"The scope of problems that our ecosystems and communities face has created both an urgency to do things at a collective scale and an opportunity to make transformative change."

BIO

Jaimie joined the NFF in October 2023 as the Collaborative Capacity Program Manager. Her program provides collaborative capacity to forest stewardship groups, Tribes and Indigenous communities, and historically excluded communities near National Forests across the U.S. Jaimie also contributes to environmental stewardship activities through facilitation support and technical assistance to partnerships, collaborative groups, and communities nationwide. She is based in Bellingham, Washington on the forever homelands of the Coast Salish peoples and the unceded territories of the Lummi Nation and Nooksack Tribe.

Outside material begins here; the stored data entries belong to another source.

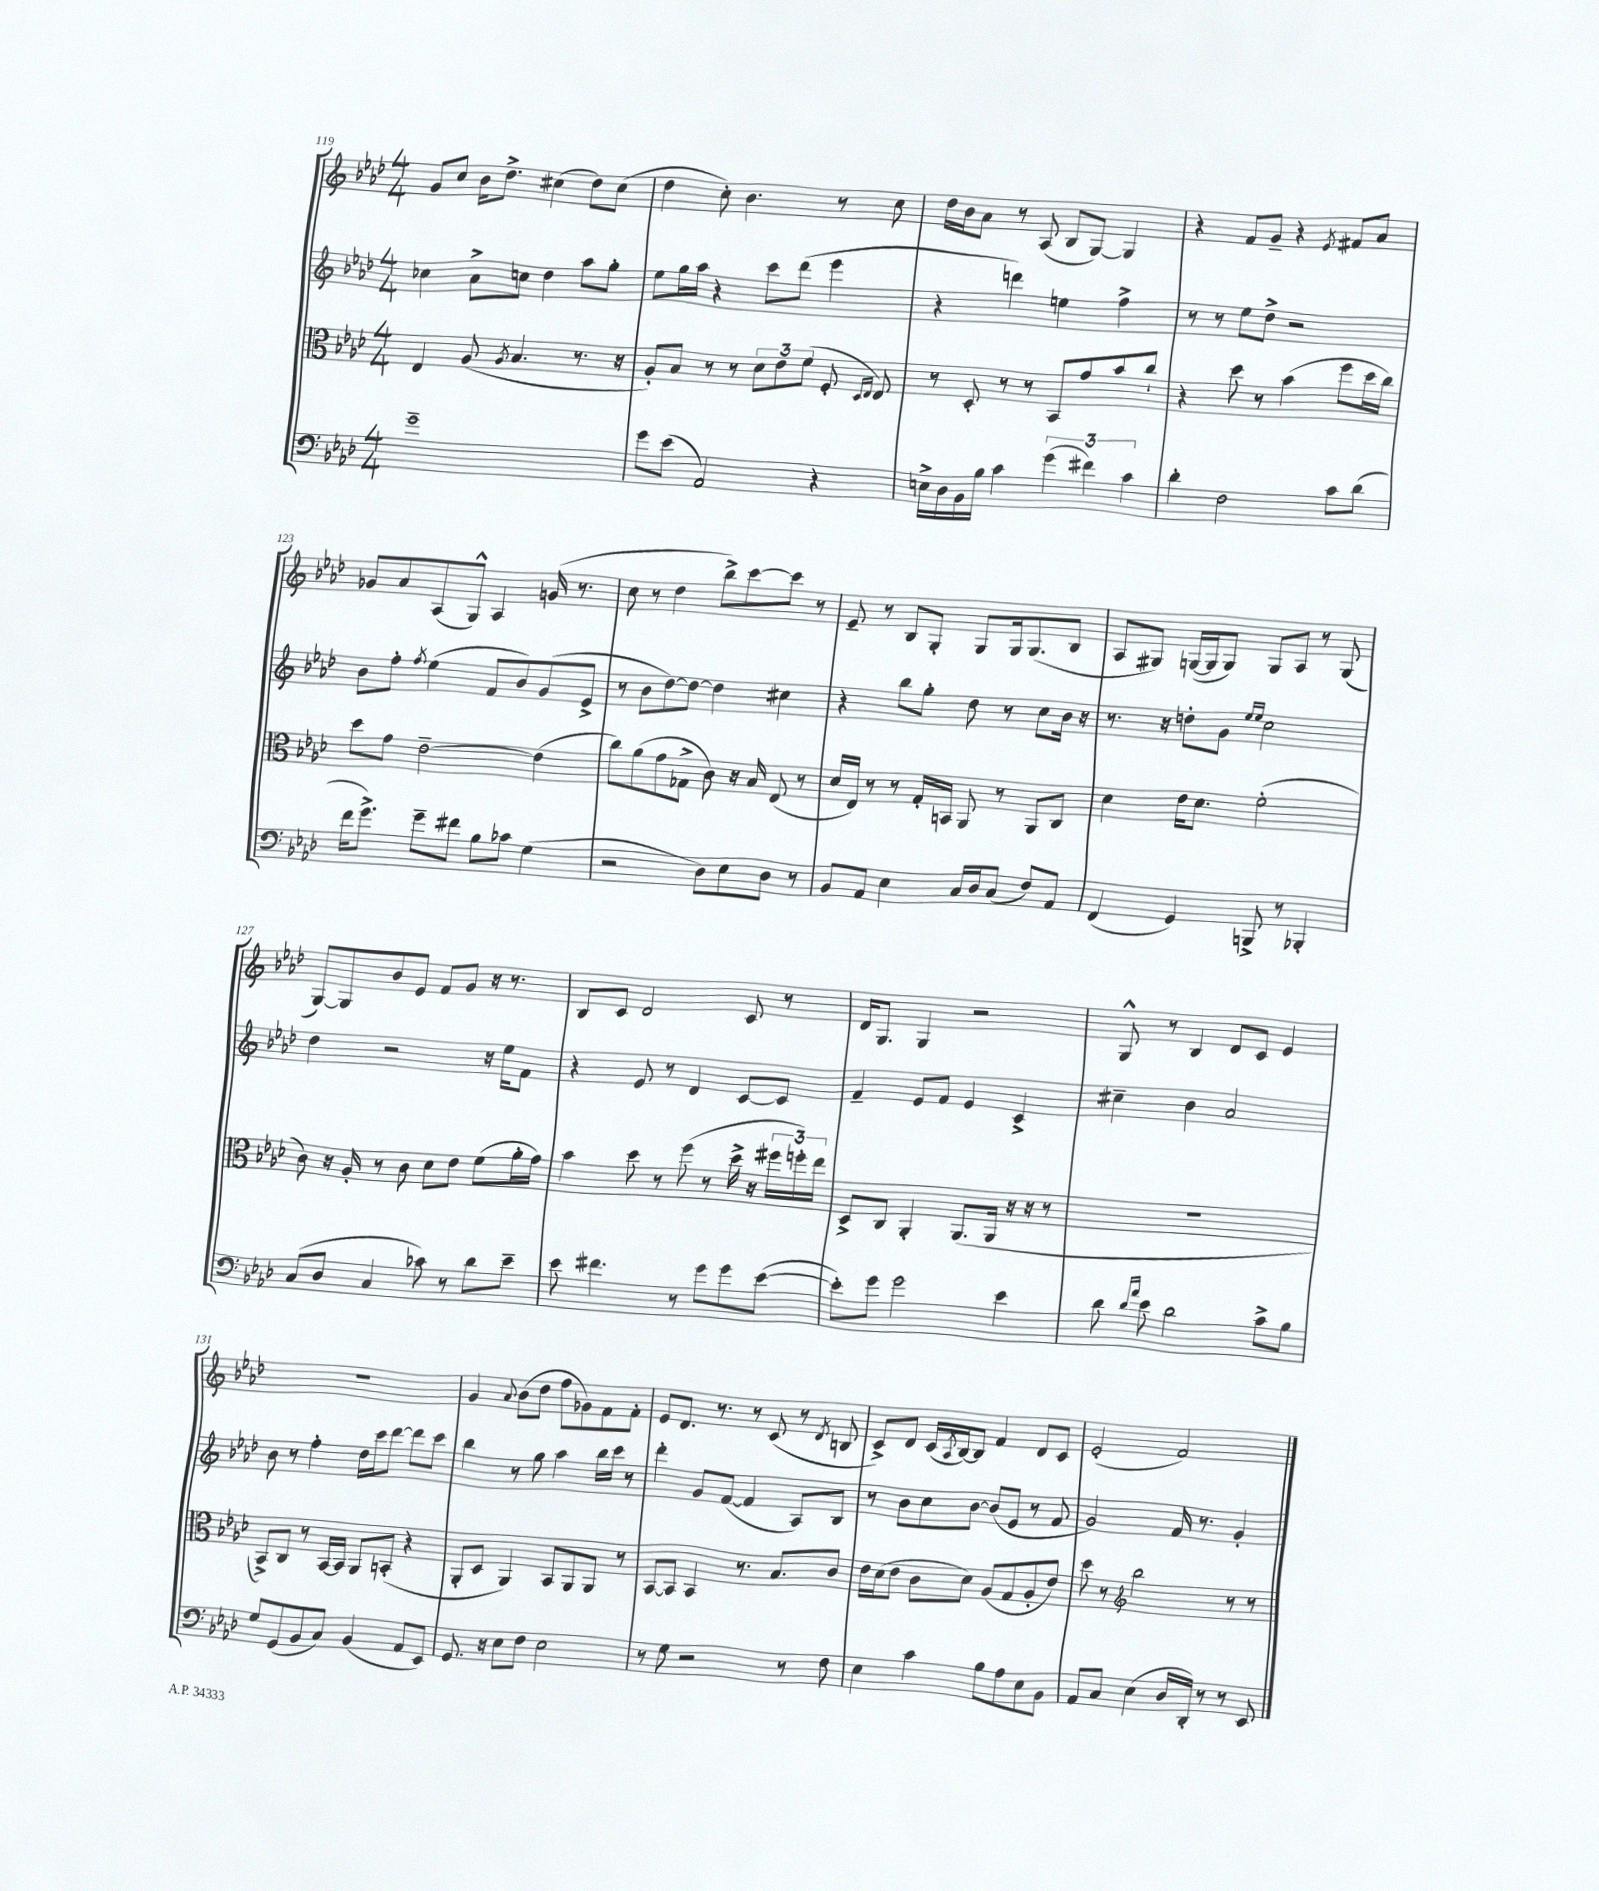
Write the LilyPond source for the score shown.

<<
\new StaffGroup <<
\new Staff = "s0" {
    \clef treble \key aes \major \numericTimeSignature \time 4/4
    g'8 c''8 bes'16 des''8.-> cis''4( des''8) cis''8( |
    des''4 c''8-.) bes'4. r8 c''8 |
    des''16 bes'16 aes'8 r8 aes8( bes8 g8~) g4 |
    r4 f'8 g'8-- r4 \acciaccatura { ees'8 } fis'8 aes'8 |
    ges'8 aes'8 aes8( g8-^) aes4 g'16( r8. |
    c''8 r8 des''4 bes''8->) c'''8~ c'''8 r8 |
    ees'8-- r8 bes8 g8-. g8 g16 g8.( bes8 |
    aes8 gis8) g16~( g16 g8) g8 aes8 r8 g8( |
    g8~) g8 bes'8 ees'8 f'8 g'8 r16 r8. |
    bes8 c'8 des'2 c'8 r8 |
    des'16 g8. g4 r2 |
    g8-^ r8 bes4 des'8 c'8 ees'4 |
    R1 |
    g'4 \appoggiatura { aes'8 } bes'8( des''8 f''8 ges'8) f'8 f'8-. |
    ees'8 des'8. r8. r8 c'8( r8 \acciaccatura { des'8 } b8 |
    c'8->) des'8 c'16( \acciaccatura { aes8 } bes16~) bes8 f'4 des'8 c'8 |
    ees'2-.( f'2) \bar "|." |
}
\new Staff = "s1" {
    \clef treble \key aes \major \numericTimeSignature \time 4/4
    ces''4 aes'8-> c''8 des''4 aes''8 g''8-. |
    ees''8 g''16 aes''16 r4 c'''8 des'''8( ees'''4 |
    r4 d'''4) e''4 f''4-> |
    r8 r8 ees''8 des''8-> r2 |
    bes'8 f''8-. \acciaccatura { f''8 } ees''4( f'8 bes'8) g'8( ees'8-> |
    r8 bes'8 des''8~) des''8~ des''4 cis''4 |
    r4 bes''8 g''8-. des''8 r8 c''8 bes'16 r16 |
    r8. r16 d''8-. g'8 \grace { ees''16 ees''16 } c''2 |
    des''4 r2 r16 ees''16 f'8 |
    r4 ees'8 r8 des'4 c'8~ c'8 |
    f'4-- ees'8 f'8 ees'4 c'4-> |
    cis''4-- bes'4 aes'2 |
    bes'8 r8 f''4-. des''16 c'''16 des'''8~ des'''8 c'''8 |
    bes''4 r8 g''8 aes''4 bes''16 c'''16 r8 |
    des'''4-. g'8 f'8~( f'4 aes8) bes8 |
    r8 bes'8 c''8 bes'8~ bes'8( ees'8 r8 f'8 |
    g'2) f'16 r8. g'4-. \bar "|." |
}
\new Staff = "s2" {
    \clef alto \key aes \major \numericTimeSignature \time 4/4
    ees4 aes8( \acciaccatura { aes8 } bes4. r8. r16 |
    aes8-.) bes8 r8 r8 \tuplet 3/2 { des'8 ees'8 f'8( } f8-. \grace { des16 ees16 } ees8) |
    r8 des8-. r8 r8 bes,8 g'8 bes'8 c''8-! |
    r4 des''8 r8 bes'4( f''8 des''16 c''16) |
    des''8 g'8 ees'2~-- ees'4( |
    c''8) aes'8( g'8 ges8-> c'8) r16 bes16 ees8( r8 |
    des'16 ees16) r8 r8 g16-. b,16 aes,8 r8 aes,8 c8 |
    des'4 ees'16 des'8. f'2-.( |
    c'8) r16 aes16-. r8 c'8 des'8 ees'8 f'8( aes'16-. g'16) |
    bes'4 des''8 r8 f''8( r8 des''16-> r16 \tuplet 3/2 { fis''16 f''16-.) ees''16 } |
    des8-> c8 aes,4-. aes,8.( aes,16 r16 r16 r8 |
    R1 |
    bes,8->) c8 r8 bes,16~ bes,16 aes,8 b,8-.( r4 |
    aes,8-. des8 aes,4) bes,8 aes,8 aes,8 r8 |
    bes,8~ bes,8 bes,4 r8. bes8. c'8 |
    ees'16 des'16( ees'8 c'8 des'8) aes8( g8 aes8-. ees'8) |
    des''8 r8 \clef treble bes''2 r8 r8 \bar "|." |
}
\new Staff = "s3" {
    \clef bass \key aes \major \numericTimeSignature \time 4/4
    g'1-- |
    g'8 ees'8( aes,2) r4 |
    e16-> des16 bes,16 bes16 c'4 \tuplet 3/2 { g'4( fis'4) c'4 } |
    des'4-. f2 c'8 des'8( |
    f'16 g'8.->) g'8-- fis'8 bes8 ces'8 g4( |
    r2 des8) ees8 des8 r8 |
    bes,8 aes,8 ees4 c16 des16 c8( f8) aes,8 |
    f,4( g,4) b,,8-> r8 bes,,4-. |
    c8( des8 c4 ces'8) r8 des'8 ees'8-- |
    ees'8 fis'4. r8 g'8 g'8 ees'8~( |
    ees'8-.) g'8 g'2 ees'4 |
    des'8 \grace { des'16 aes'16 } ees'8 des'2 c'8-> bes8 |
    g8 g,8( bes,8 c8) bes,4( aes,8 ees,8) |
    g,8. r16 ees8 f8 ees2 |
    r8 g8 r2 r8 f8 |
    ees4 c'4 bes8 aes8 ees8 bes,8 |
    aes,8 c8 ees4( des16 des,16-.) r8 r8 ees,8 \bar "|." |
}
>>
>>
\layout { \context { \Score currentBarNumber = #119 } }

Previously, Jaimie was a consultant and research fellow with The Stewardship Network where she facilitated strategic conversations with collaborative groups and conducted nationally based research on what collaborative groups need to achieve their landscape-scale, social, and ecological goals. She also spent eight years connecting communities through habitat stewardship and trail building projects on federal, state, and local public lands throughout the San Francisco Bay Area with the Golden Gate National Parks Conservancy.

Jaimie has a master’s degree in environmental studies from Western Washington University on the Puget Sound and a bachelor’s degree in geography and natural resources planning from Humboldt State University in the coast redwoods of northern California.